The analysis on the correlation between academic reputation and citation impact in the THE ranking (see Figs. 4, 5 in “Secondary analyses” section) shows first of all that two-dimensional scatterplots for a subset of institutions with labelled data points provide a much more comprehensive view of the relative position of individual institutions than the view one obtains by scanning one or more rank lists sequentially from top to bottom. The outcomes of the analysis raise interesting questions. Why are there such large differences between countries as regards the correlation between the two types of indicators? What does it mean if one finds for a particular country that a large subset of institutions has statistically similar citation impact scores, but assumes a wide range of reputation-based scores, or vice versa?

The current author wishes to defend the position that ranking systems would be more useful if they would raise this type of questions, enable users to view the available empirical data that shed light on these questions, and in this way contribute to their knowledge on the pros and cons of the various types of indicators, rather than to scan sequentially through different rankings, or calculate composite indicators assigning weights to each constituent measure.

Concluding remarks

Developers of world university ranking systems have made enormous progress during the past decade. Their systems are currently much more informative and user friendly than they were some 10 years ago. They do present a series of indicators, and institutions ran be ranked by each of these separately. But the current interfaces seem to hinder a user to obtain a comprehensive view. It is like looking into the outside world through a few vertical splits in a fence, one at the time. In this sense, these systems are still one-dimensional. A system should not merely present a series of separate rankings in parallel, but rather a dataset and tools to observe patterns in multi-faceted data. The simple two dimensional scatterplots—to which easily a third dimension can be added by varying the shape of the data point markers—are good examples.

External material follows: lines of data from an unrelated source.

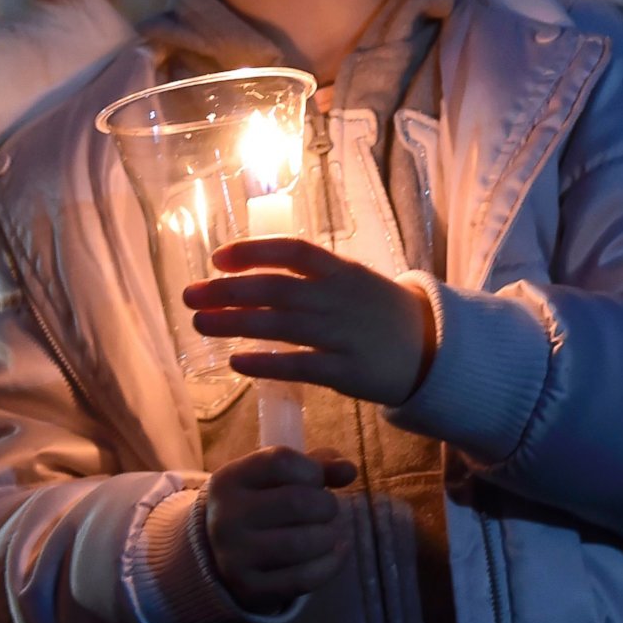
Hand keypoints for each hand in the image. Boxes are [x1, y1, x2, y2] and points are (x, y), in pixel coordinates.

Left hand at [186, 236, 436, 406]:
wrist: (432, 351)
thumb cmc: (380, 314)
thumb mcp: (352, 281)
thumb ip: (311, 276)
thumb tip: (255, 271)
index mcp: (340, 270)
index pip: (292, 252)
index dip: (253, 251)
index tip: (218, 258)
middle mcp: (338, 298)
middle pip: (275, 289)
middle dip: (228, 290)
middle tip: (190, 294)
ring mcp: (342, 334)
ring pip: (280, 324)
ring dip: (235, 322)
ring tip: (200, 323)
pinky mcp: (346, 371)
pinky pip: (299, 365)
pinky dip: (266, 363)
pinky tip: (236, 362)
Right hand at [202, 445, 358, 613]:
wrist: (219, 558)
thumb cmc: (258, 507)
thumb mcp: (275, 479)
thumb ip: (316, 465)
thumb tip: (349, 471)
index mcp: (228, 480)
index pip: (280, 462)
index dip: (311, 469)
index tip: (316, 480)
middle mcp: (226, 518)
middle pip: (297, 502)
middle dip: (326, 505)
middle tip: (327, 510)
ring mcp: (235, 557)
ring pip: (302, 543)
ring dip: (329, 536)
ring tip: (329, 532)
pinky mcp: (250, 589)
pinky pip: (304, 578)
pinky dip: (331, 564)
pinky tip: (335, 553)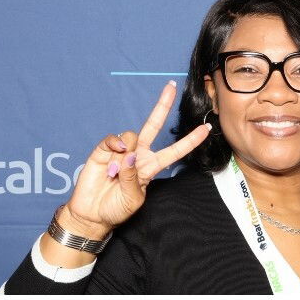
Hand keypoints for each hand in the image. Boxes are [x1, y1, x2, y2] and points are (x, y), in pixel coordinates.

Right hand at [55, 81, 210, 242]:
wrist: (92, 213)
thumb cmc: (116, 208)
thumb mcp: (132, 199)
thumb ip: (133, 177)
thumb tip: (130, 154)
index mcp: (151, 167)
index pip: (175, 151)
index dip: (190, 140)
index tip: (207, 129)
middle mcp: (139, 154)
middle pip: (154, 125)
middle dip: (163, 105)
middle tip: (171, 86)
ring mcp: (122, 150)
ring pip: (132, 135)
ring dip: (126, 155)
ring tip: (114, 174)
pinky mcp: (104, 150)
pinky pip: (113, 139)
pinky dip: (114, 146)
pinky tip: (110, 162)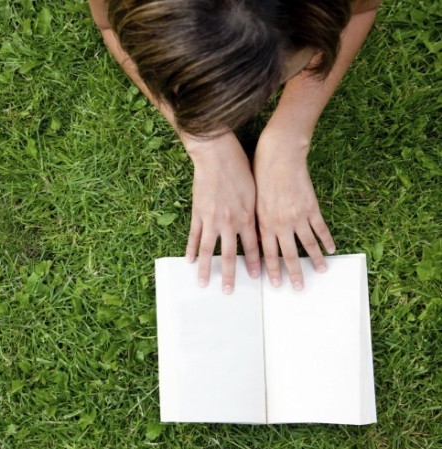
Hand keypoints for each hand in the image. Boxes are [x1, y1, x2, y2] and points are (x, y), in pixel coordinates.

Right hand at [182, 131, 260, 293]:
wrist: (217, 155)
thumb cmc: (240, 168)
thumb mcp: (254, 191)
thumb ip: (255, 211)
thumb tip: (259, 225)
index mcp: (247, 217)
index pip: (253, 247)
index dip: (255, 264)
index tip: (256, 278)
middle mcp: (230, 222)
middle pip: (230, 255)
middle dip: (230, 275)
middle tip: (228, 292)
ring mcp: (211, 219)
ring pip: (209, 250)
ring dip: (206, 269)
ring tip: (203, 283)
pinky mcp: (198, 213)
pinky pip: (194, 236)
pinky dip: (191, 249)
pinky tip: (189, 261)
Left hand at [253, 128, 335, 289]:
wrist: (278, 156)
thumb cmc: (259, 176)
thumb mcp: (251, 202)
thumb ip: (256, 223)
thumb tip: (257, 241)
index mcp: (264, 223)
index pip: (267, 254)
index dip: (272, 270)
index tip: (275, 284)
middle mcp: (281, 223)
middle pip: (288, 254)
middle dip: (293, 273)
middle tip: (298, 288)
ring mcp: (297, 216)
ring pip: (307, 244)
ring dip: (314, 261)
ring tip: (322, 272)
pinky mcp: (311, 207)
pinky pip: (320, 228)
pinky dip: (327, 240)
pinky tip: (331, 250)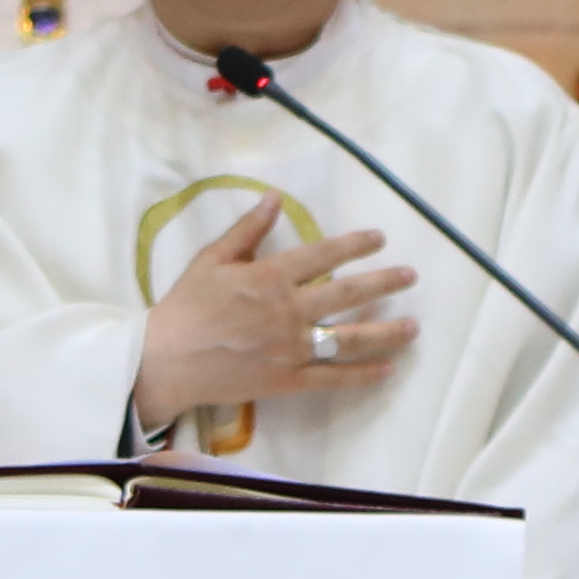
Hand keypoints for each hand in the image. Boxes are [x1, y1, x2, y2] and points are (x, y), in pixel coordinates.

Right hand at [130, 195, 409, 429]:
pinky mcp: (288, 380)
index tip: (380, 239)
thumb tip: (274, 197)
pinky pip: (334, 378)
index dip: (356, 244)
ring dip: (387, 331)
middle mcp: (289, 310)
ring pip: (351, 338)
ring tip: (414, 326)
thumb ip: (247, 230)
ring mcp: (292, 348)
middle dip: (385, 283)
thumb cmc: (186, 306)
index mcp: (271, 277)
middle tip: (411, 276)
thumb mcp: (211, 259)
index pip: (324, 255)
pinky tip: (388, 369)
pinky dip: (364, 375)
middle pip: (349, 293)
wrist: (165, 360)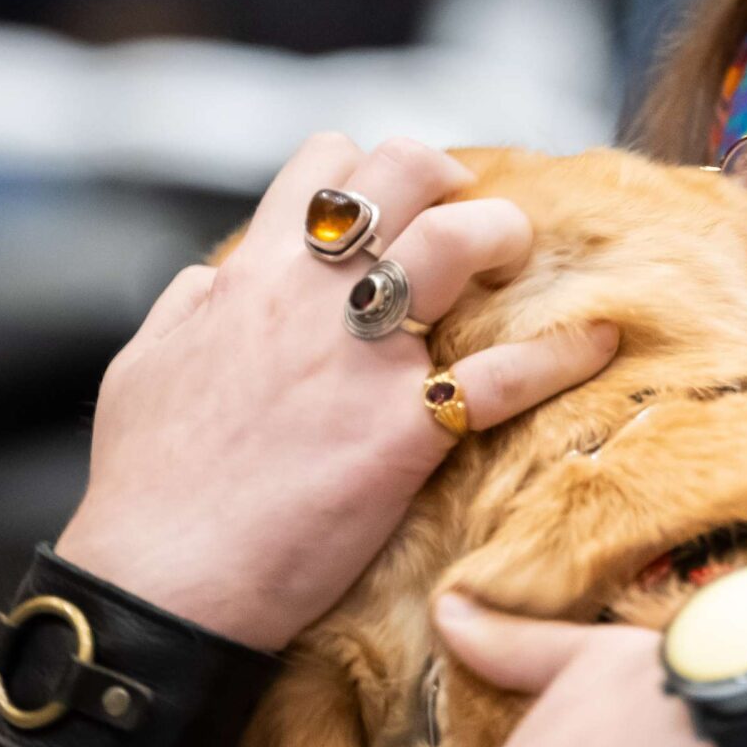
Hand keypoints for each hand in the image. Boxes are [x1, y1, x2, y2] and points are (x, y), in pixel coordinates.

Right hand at [55, 134, 619, 649]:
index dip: (371, 170)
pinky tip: (599, 341)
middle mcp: (313, 300)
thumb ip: (191, 308)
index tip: (397, 206)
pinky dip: (563, 353)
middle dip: (452, 181)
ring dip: (505, 235)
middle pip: (404, 174)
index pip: (324, 165)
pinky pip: (507, 373)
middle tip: (473, 220)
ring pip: (460, 241)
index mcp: (250, 277)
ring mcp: (365, 360)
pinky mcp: (407, 431)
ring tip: (520, 261)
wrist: (165, 581)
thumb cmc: (149, 487)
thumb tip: (216, 276)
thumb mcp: (146, 367)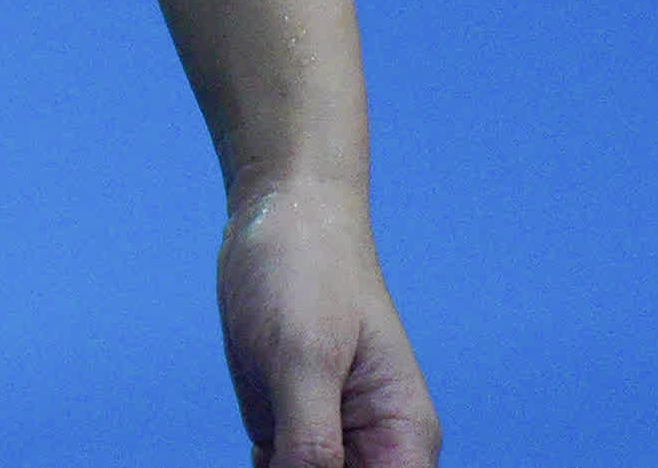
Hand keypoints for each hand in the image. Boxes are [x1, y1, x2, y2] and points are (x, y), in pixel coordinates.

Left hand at [221, 174, 437, 466]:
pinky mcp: (285, 426)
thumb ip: (310, 438)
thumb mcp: (305, 357)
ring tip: (261, 449)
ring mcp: (328, 439)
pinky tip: (254, 453)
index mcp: (403, 439)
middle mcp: (373, 448)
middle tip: (270, 455)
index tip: (294, 465)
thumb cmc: (307, 271)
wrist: (280, 215)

Through the selection of institutions covered, the definition of how to derive ratings from raw data, the choice of indicators and the application of normalization or weighting methodologies, a ranking system distinguishes itself from other rankings. Each system has its proper orientation or ‘profile’, and there is no ‘perfect’ system. To enhance the level of understanding and adequacy of interpretation of a system’s outcomes, more insight is to be provided to users into the differences between the various systems, especially on how their orientations influence the ranking positions of given institutions. The current paper has made a contribution to such insight.